87 N.E.3d 12
Ind.2017Background
- Merchandise Warehouse Co., Inc. (MWC) operates freezing/storage for third-party food producers (Depositors) and offers slow freezing and blast freezing (QFR system).
- MWC began using an advanced Quick Freeze Refrigeration (QFR) blast-freezing system in 2011 that freezes pallets to 0°F in ~48 hours; slow freezing takes 5–12 days and is less controlled.
- MWC paid sales tax on electricity and freezing equipment, then filed exemption applications/refund claims under Indiana’s industrial exemptions (equipment and consumption exemptions). The Department denied most refunds; it granted a partial (15%) refund for electricity only.
- The Tax Court granted the Department summary judgment, holding MWC did not perform "direct production" (the final marketable transformation) and that a purchaser must use equipment/electricity in its own production process.

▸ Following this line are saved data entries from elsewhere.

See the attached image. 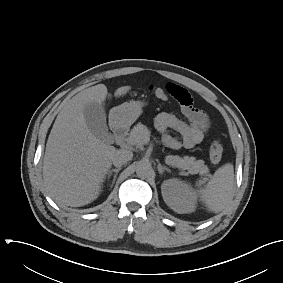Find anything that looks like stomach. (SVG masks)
<instances>
[{
    "label": "stomach",
    "instance_id": "stomach-1",
    "mask_svg": "<svg viewBox=\"0 0 283 283\" xmlns=\"http://www.w3.org/2000/svg\"><path fill=\"white\" fill-rule=\"evenodd\" d=\"M144 101H130L116 107L112 111V117L117 124L129 126L142 114Z\"/></svg>",
    "mask_w": 283,
    "mask_h": 283
}]
</instances>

- The Indiana Supreme Court granted review to decide (1) whether blast freezing by MWC constitutes direct production and (2) whether the exemptions require the purchaser to perform its own production process.
Issues
| Issue | Plaintiff's Argument | Defendant's Argument | Held |
|---|---|---|---|
| Whether MWC's blast freezing is "direct production" under industrial exemptions | MWC: blast freezing substantially transforms food into a distinct, marketable good and is an essential, integral production step | Department: MWC provides a service/warehousing; freezing does not culminate in production of new marketable goods | Held: Yes — blast freezing is direct production; it actively transforms product into the marketable good actually sold |
| Whether the exemption statutes require taxpayers to use equipment/electricity in their own production process | MWC: statutes require use in direct production but not that the purchaser perform its own production; purchaser need only be in the business of manufacturing/processing | Department: purchaser must use equipment/electricity as part of its own production, not as part of another taxpayer's process | Held: No — statutes do not require the purchaser to perform its own separate production process; use in direct production suffices |
Key Cases Cited
- Indianapolis Fruit v. Ind. Dep’t. of State Revenue, 691 N.E.2d 1379 (Ind. Tax Ct. 1998) (held induced ripening by ethylene constituted production; distinguishing active transformation from passive storage)
- General Motors Corp. v. Ind. Dep’t. of State Revenue, 578 N.E.2d 399 (Ind. Tax Ct. 1991) (production encompasses steps transforming work-in-process into a finished marketable product)
- Ind. Dep’t. of Revenue v. Interstate Warehousing, 783 N.E.2d 248 (Ind. 2003) (rejected refund where storage/cooling did not substantially change stored goods into a transformed end product)
- Ind. Dep’t. of State Revenue v. Cave Stone, 457 N.E.2d 520 (Ind. 1983) (exempt equipment must be essential and integral to transforming tangible personal property into a marketable product)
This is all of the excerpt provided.